§ TEXT:
• • • • • • •

Wednesday, May 16, 2007

Federal Reserve and Monetary Policy: State of the Union(?)

Face the facts people: Washington DC is a cesspool. It stinks now. It will get worse in the summer. Nothing will get done. No trade, immigration and no healthcare policies. I would like to see the mauling this Dem leadership is going to get when they try to push their so called compromise trade policy on “rank and file” Dems. Immigration and healthcare will go nowhere unless the Dems and the Republicans can put up a couple hundred billion $dollars upfront. No way will the rich allow their money to be redistributed. I don’t expect the minimum wage will get out of committee due to the tax breaks the Senate inserted. I’m sure the House can reject the Senate’s bill on procedure due to the fact the House is in charge of the US of A’s purse strings.

Bush’s psychological warfare against the citizens of the US of A has damage the collective psyche. We are fragmented. Nothing will get done until government is fixed. The sub-prime implosion has forced people to look inward, toward their local communities’ status. Bush’s meddling in the housing market has back fired. The US of A is experiencing a decline in national wealth. This decline is disproportional distributive, everybody below the rich are getting poorer while the rich are gorging themselves on backs of the middle class. People are waiting for Bush’s impeachment process. Congress has a choice of fixing the Federal Government NOW or the people will. In other words, Congress will have to address the decline in national wealth or people would flood the courts with civil law suits. Fat chance on tort reform.

The general state of the US economy can be state by the following three observations.


  • Bush is robbing Peter to pay Paul and telling Peter he can not complaint because the Terrorist will win. This is best illustrated by Federal funding in the Katrina/Rita rebuilding while the auto industry is going through a contraction.


  • Bush is robbing Young Judy to pay Old Mary and even though Young Judy thinks this is a Ponzi Scheme (an operation intended to defraud investors in which no new wealth is produced and creditors are paid off by borrowing ever larger amounts from new investors.) Examples; Private Equity are not White Knights. They rip out the guts of the target to reduce cost, drain cash to pay themselves and saddle the company with heavy debt. Pensions do get a leaner company if they are stake-holders in private equity or private equity over pays for the target (its good for Old Mary) BUT, workers lose their jobs (Young Judy). Oil Execs are now using this tricky phrase: “Pensions are large stockholders (Old Mary)….” Young Judy’s has to dough out a larger portion of her shrinking wage to get to work (Young Judy has a 2 hour drive from the only area she can afford to live and public transport in this country is a joke).


  • The Communist government of China is not following free-market principles. This action has placed a floor in raw materials and commodities. Those companies that sell and ship these out of the US will be working (the liquidly buffer against the housing down turn). However, the spineless central bankers at the Bank of Japan, bowing to their exporters, have destabilized the $dollar. A few thousand jobs come at a price for society as a whole; $Dollar induced inflation which will force the Fed to increase short term interest rates.

• • • • • • •

§ EXERCISE AIM: In the post, what has China's government placed a floor under by not following free-market principles? Base your responses only on the post above.

• • • • • • •

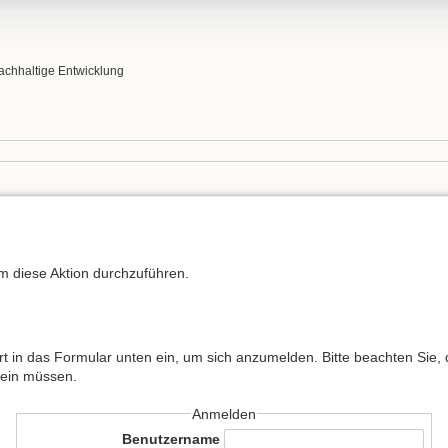
 Nachhaltige Entwicklung
um diese Aktion durchzuführen.
in das Formular unten ein, um sich anzumelden. Bitte beachten Sie, 
sein müssen.
Anmelden
Benutzername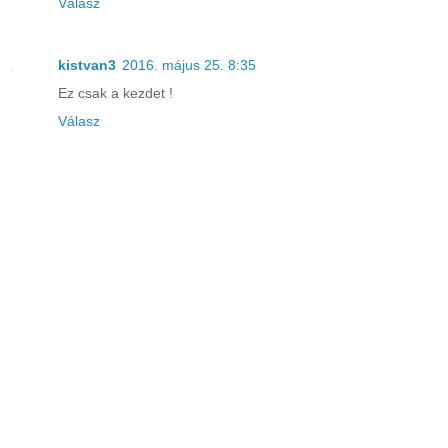
Válasz
kistvan3
2016. május 25. 8:35
Ez csak a kezdet !
Válasz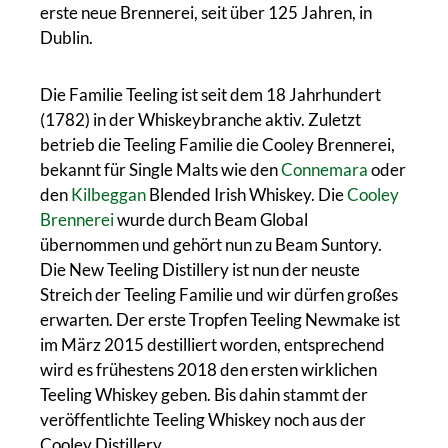
erste neue Brennerei, seit über 125 Jahren, in
Dublin.
Die Familie Teeling ist seit dem 18 Jahrhundert
(1782) in der Whiskeybranche aktiv. Zuletzt
betrieb die Teeling Familie die Cooley Brennerei,
bekannt für Single Malts wie den
Connemara
oder
den
Kilbeggan
Blended Irish Whiskey. Die
Cooley
Brennerei
wurde durch Beam Global
übernommen und gehört nun zu Beam Suntory.
Die New Teeling Distillery ist nun der neuste
Streich der Teeling Familie und wir dürfen großes
erwarten. Der erste Tropfen Teeling Newmake ist
im März 2015 destilliert worden, entsprechend
wird es frühestens 2018 den ersten wirklichen
Teeling Whiskey geben. Bis dahin stammt der
veröffentlichte Teeling Whiskey noch aus der
Cooley Distillery.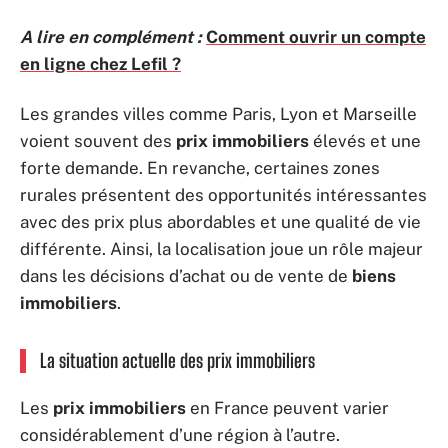
A lire en complément :
Comment ouvrir un compte
en ligne chez Lefil ?
Les grandes villes comme Paris, Lyon et Marseille
voient souvent des
prix immobiliers
élevés et une
forte demande. En revanche, certaines zones
rurales présentent des opportunités intéressantes
avec des prix plus abordables et une qualité de vie
différente. Ainsi, la localisation joue un rôle majeur
dans les décisions d’achat ou de vente de
biens
immobiliers
.
La situation actuelle des prix immobiliers
Les
prix immobiliers
en France peuvent varier
considérablement d’une région à l’autre.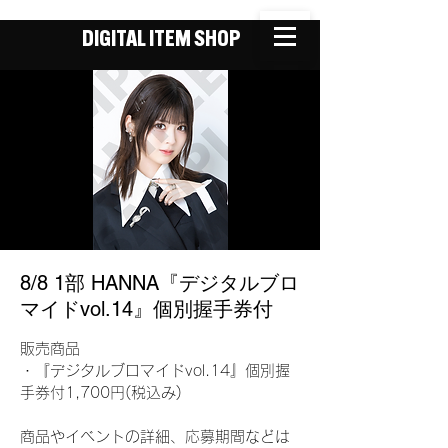
DIGITAL ITEM SHOP
8/8 1部 HANNA『デジタルブロ
マイドvol.14』個別握手券付
販売商品
・『デジタルブロマイドvol.14』個別握
手券付1,700円(税込み)
商品やイベントの詳細、応募期間などは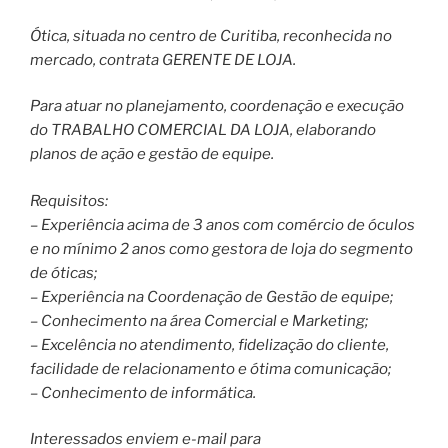
Ótica, situada no centro de Curitiba, reconhecida no
mercado, contrata GERENTE DE LOJA.
Para atuar no planejamento, coordenação e execução
do TRABALHO COMERCIAL DA LOJA, elaborando
planos de ação e gestão de equipe.
Requisitos:
– Experiência acima de 3 anos com comércio de óculos
e no mínimo 2 anos como gestora de loja do segmento
de óticas;
– Experiência na Coordenação de Gestão de equipe;
– Conhecimento na área Comercial e Marketing;
– Excelência no atendimento, fidelização do cliente,
facilidade de relacionamento e ótima comunicação;
– Conhecimento de informática.
Interessados enviem e-mail para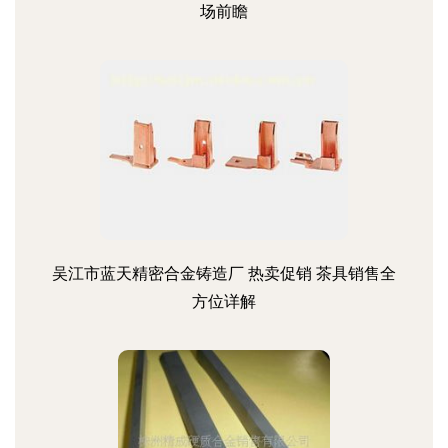
场前瞻
吴江市蓝天精密合金铸造厂 热卖促销 茶具销售全
方位详解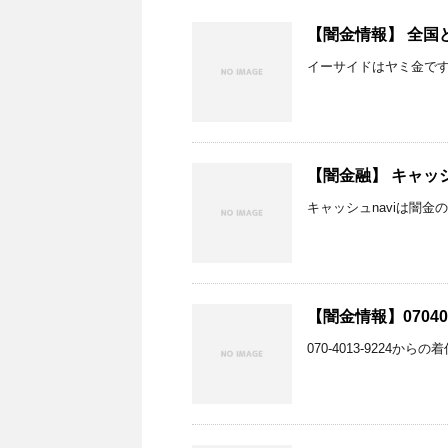
【闇金情報】 全国
イーサイドはヤミ金で
【闇金融】 キャッシ
キャッシュnaviは闇金
【闇金情報】07040
070-4013-9224か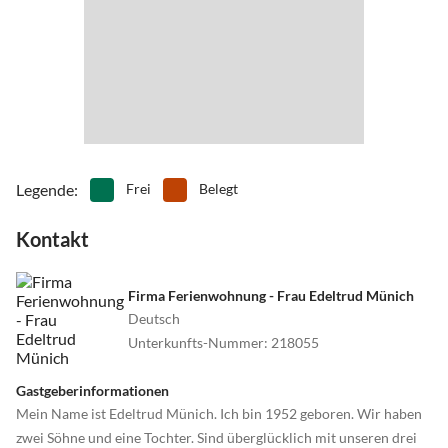
Legende
:
Frei
Belegt
Kontakt
Firma Ferienwohnung - Frau Edeltrud Münich
Deutsch
Unterkunfts-Nummer
:
218055
Gastgeberinformationen
Mein Name ist Edeltrud Münich. Ich bin 1952 geboren. Wir haben
zwei Söhne und eine Tochter. Sind überglücklich mit unseren drei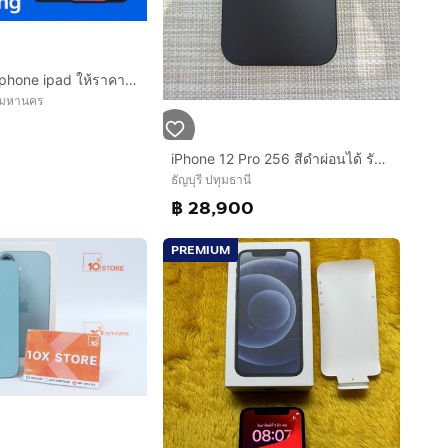
รับซื้อ มือถือ Iphone ipad ให้ราคาสูง
พมหานคร
9
iPhone 12 Pro 256 สีดำผ่อนได้ รับเทิร์น
ธัญบุรี ปทุมธานี
฿ 28,900
PREMIUM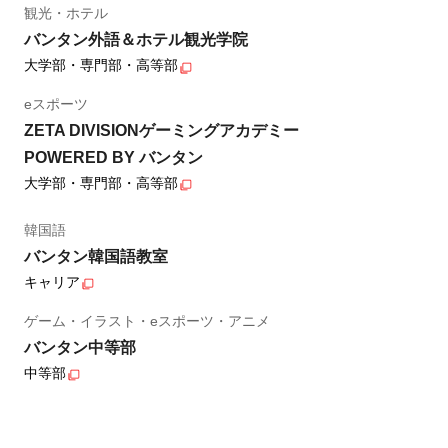
観光・ホテル
バンタン外語＆ホテル観光学院
大学部・専門部・高等部
eスポーツ
ZETA DIVISIONゲーミングアカデミー
POWERED BY バンタン
大学部・専門部・高等部
韓国語
バンタン韓国語教室
キャリア
ゲーム・イラスト・eスポーツ・アニメ
バンタン中等部
中等部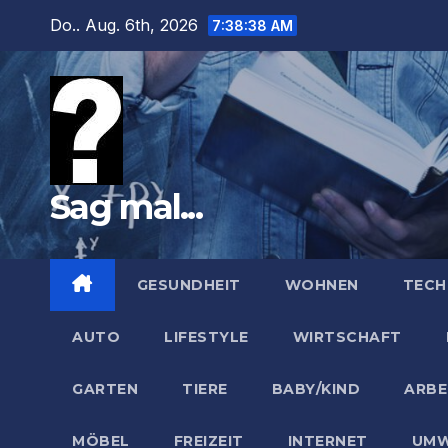
Zum
Do.. Aug. 6th, 2026
7:38:39 AM
Inhalt
springen
Sag mal...
GESUNDHEIT
WOHNEN
TECH
AUTO
LIFESTYLE
WIRTSCHAFT
GARTEN
TIERE
BABY/KIND
ARBE
MÖBEL
FREIZEIT
INTERNET
UMW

• • • • • • •

§ OUTPUT FOR THIS TASK: Raw materials and commodities.